** TASK REQUIREMENTS **
Going line by line through the entries below, note each one with "uviedol", then report how many there are and nothing else.

%%

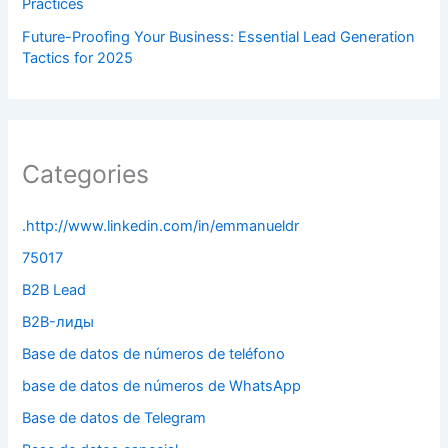
Practices
Future-Proofing Your Business: Essential Lead Generation
Tactics for 2025
Categories
.http://www.linkedin.com/in/emmanueldr
75017
B2B Lead
B2B-лиды
Base de datos de números de teléfono
base de datos de números de WhatsApp
Base de datos de Telegram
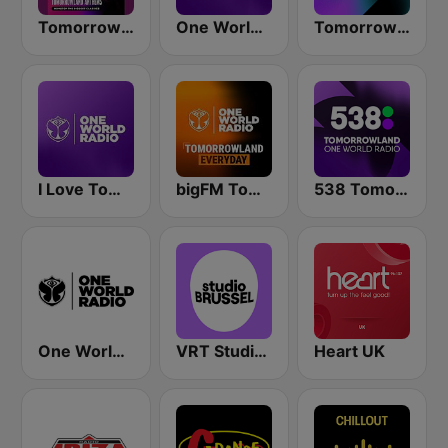
Tomorrowland Anthems
One World Radio
Tomorrowland One World Radio UK
I Love Tomorrowland One World Radio
bigFM Tomorrowland One World Radio
538 Tomorrowland One World Radio
One World Radio UK
VRT Studio Brussel
Heart UK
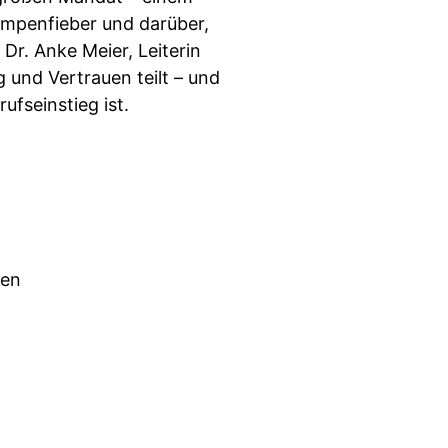
ampenfieber und darüber,
 Dr. Anke Meier, Leiterin
 und Vertrauen teilt – und
ufseinstieg ist.
fen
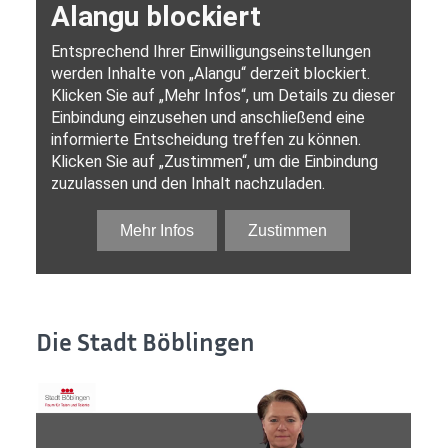
Die Stadt Böblingen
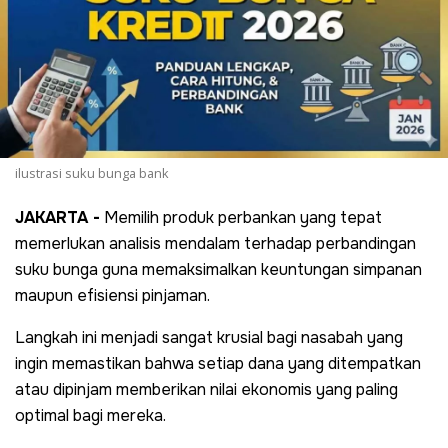
ilustrasi suku bunga bank
JAKARTA -
Memilih produk perbankan yang tepat
memerlukan analisis mendalam terhadap perbandingan
suku bunga guna memaksimalkan keuntungan simpanan
maupun efisiensi pinjaman.
Langkah ini menjadi sangat krusial bagi nasabah yang
ingin memastikan bahwa setiap dana yang ditempatkan
atau dipinjam memberikan nilai ekonomis yang paling
optimal bagi mereka.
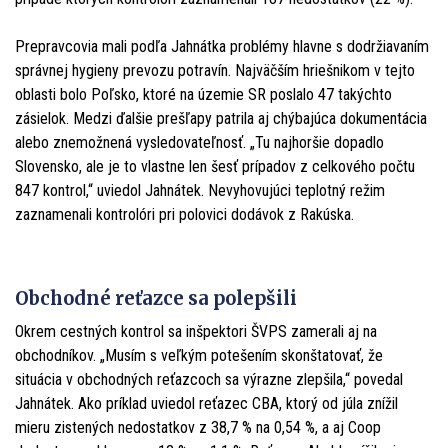
Prepravcovia mali podľa Jahnátka problémy hlavne s dodržiavaním
správnej hygieny prevozu potravín. Najväčším hriešnikom v tejto
oblasti bolo Poľsko, ktoré na územie SR poslalo 47 takýchto
zásielok. Medzi ďalšie prešľapy patrila aj chýbajúca dokumentácia
alebo znemožnená vysledovateľnosť. „Tu najhoršie dopadlo
Slovensko, ale je to vlastne len šesť prípadov z celkového počtu
847 kontrol,“ uviedol Jahnátek. Nevyhovujúci teplotný režim
zaznamenali kontrolóri pri polovici dodávok z Rakúska.
Obchodné reťazce sa polepšili
Okrem cestných kontrol sa inšpektori ŠVPS zamerali aj na
obchodníkov. „Musím s veľkým potešením skonštatovať, že
situácia v obchodných reťazcoch sa výrazne zlepšila,“ povedal
Jahnátek. Ako príklad uviedol reťazec CBA, ktorý od júla znížil
mieru zistených nedostatkov z 38,7 % na 0,54 %, a aj Coop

%%

** TASK RESPONSE **
2